Speaking about Sister Pat's influence, he says, "one of the things that has amazed me is the way that faith gives people a quiet strength you don't see from other sectors of society."
Companies often oppose the views she advocates, but at least one has come away with respect for Wolf. "She's tough, she's informed and she seeks to understand the business she's working with," says Mark Preisinger, director of shareowner affairs for Coca-Cola. "We don't always agree, but when we sit down with them, we always get up having learned something."
The Interfaith Center helped Coke draft a statement of "guiding principles" the company's worldwide suppliers must follow, including standards covering labor, working conditions, health and environmental policies. It also put forth a shareholder resolution, which was ultimately endorsed by the company's board and approved by more than 98 percent of the votes, to produce a report on Coca-Cola's program dealing with HIV and AIDS among the company's workers in Africa.
What makes the Interfaith Center on Corporate Responsibility effective is that it operates on two levels. It can make a powerful moral appeal on issues such as AIDS. It also argues that companies have a long-term financial stake in making the world a better place.

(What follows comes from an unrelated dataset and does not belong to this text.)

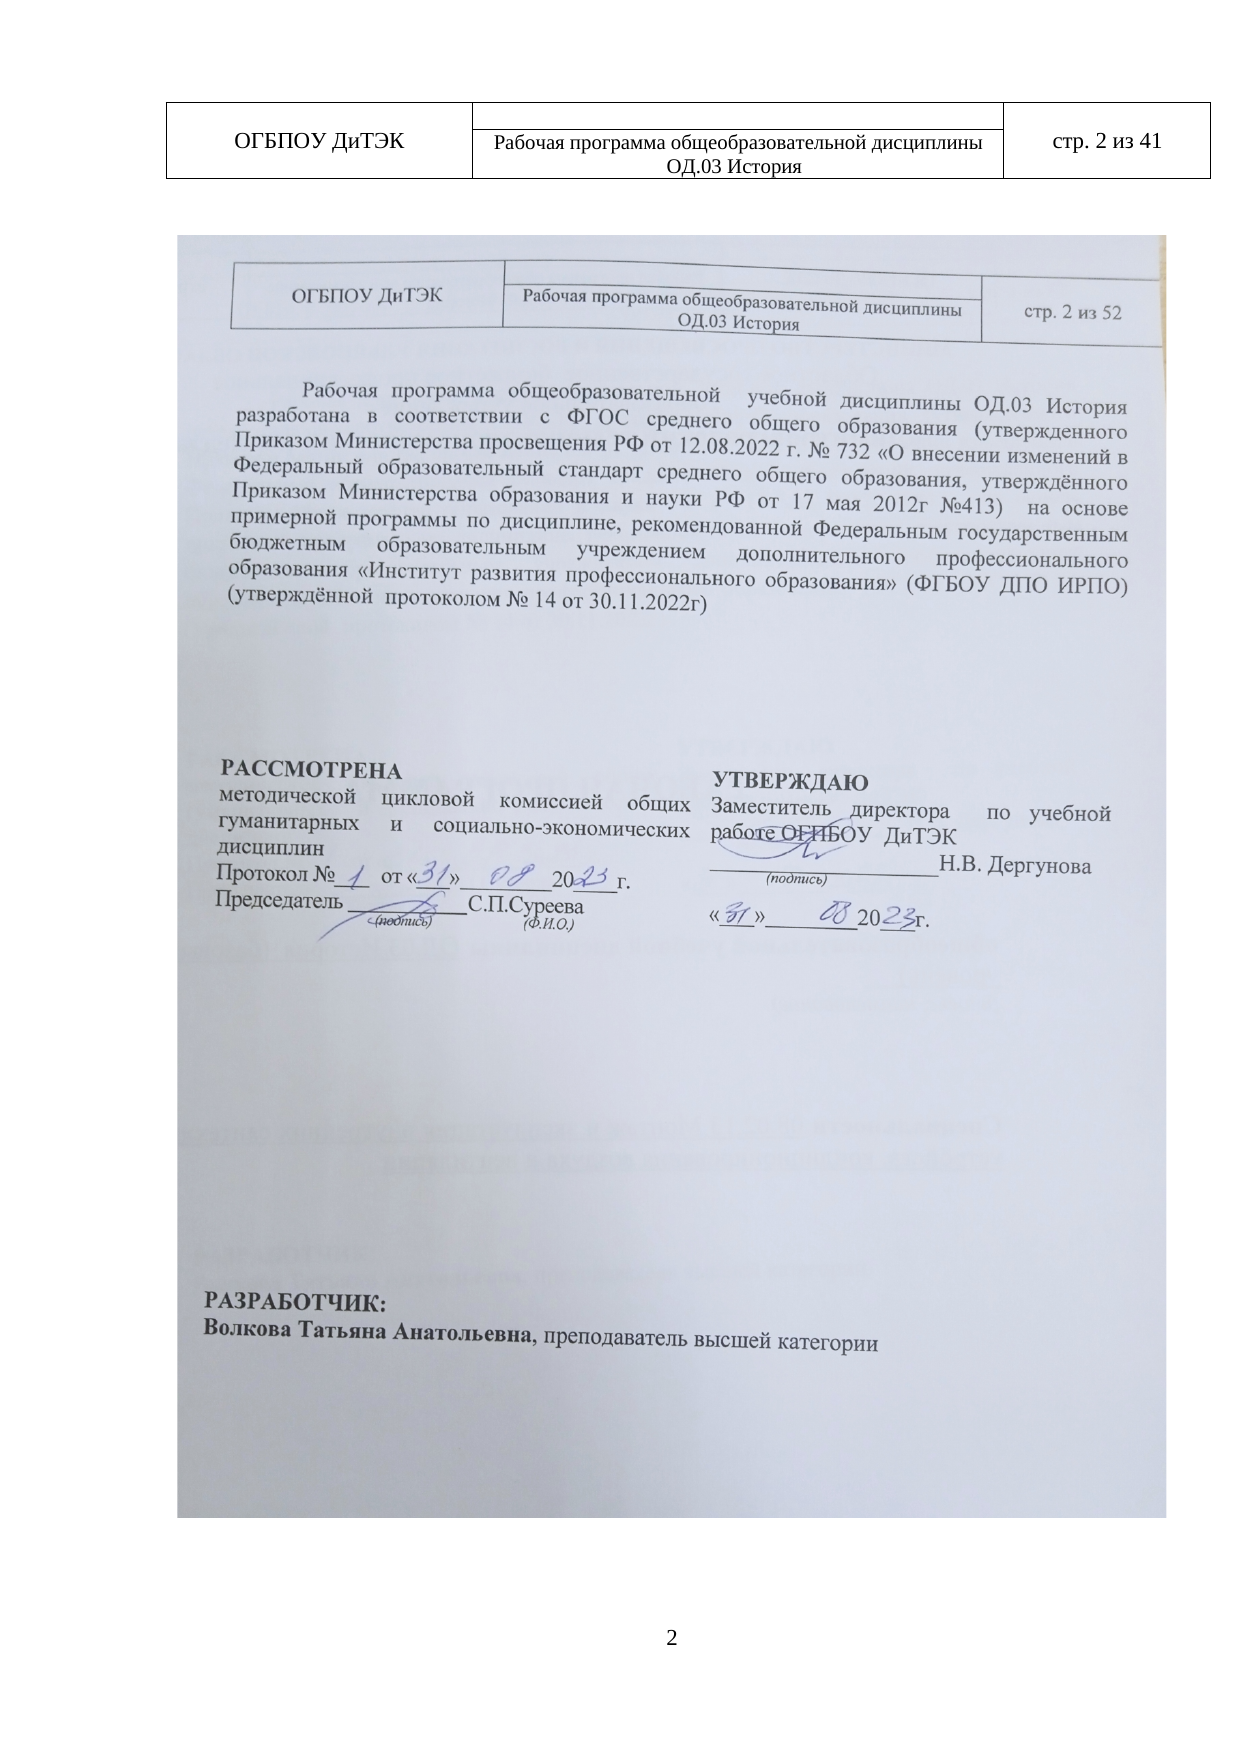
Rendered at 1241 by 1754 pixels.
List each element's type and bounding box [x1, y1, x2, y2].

In other words, doing good can translate to doing well. Of course, people can differ on what it means to do good.
Wolf, whose title is executive director, says her members want their pension funds to fund their own retirements, so they need the companies they invest in to do well long-term, not just for the next quarter.
Some companies get hit with shareholder resolutions while others are spared. Among the drug companies that didn't face a resolution calling for separating the two top jobs of chairman and chief executive was Schering-Plough, where Rosan says new chief executive Fred Hassan "has put in place a number of pretty interesting management changes, bulking up their ethics.... We thought he should have a chance to see where that goes."
At Merck, chairman and chief executive Raymond Gilmartin's retirement was accelerated earlier this month, but the company chose not to name the new CEO as chairman and instead have three members of its board serve as an executive committee working with the new CEO. Wolf noted "widespread dissatisfaction" at the company and said, "Certainly, we did not get Mr. Gilmartin fired."
Is splitting the CEO and chairman jobs guaranteed to produce better results? In theory, it's a good idea, says Charles Elson, director of the Weinberg Center for Corporate Governance at the University of Delaware. But having the right person as chairman is crucial. If not, he says, "you create a potential of a dual source of authority in the organization, which makes it harder for the CEO to run the company."
Early next month, the organization will meet in Philadelphia to shape its agenda for the next year. Wolf says that's the time she and her staff find out if their priorities match those of their members.
Four years ago, members began pushing HIV/AIDS as a key cause. "It rose to the top over everything else," including the issue of discouraging tobacco use, Wolf recalls.
It won't be too long before those sitting in America's executive suites find out what causes are now rising to the top of the agenda.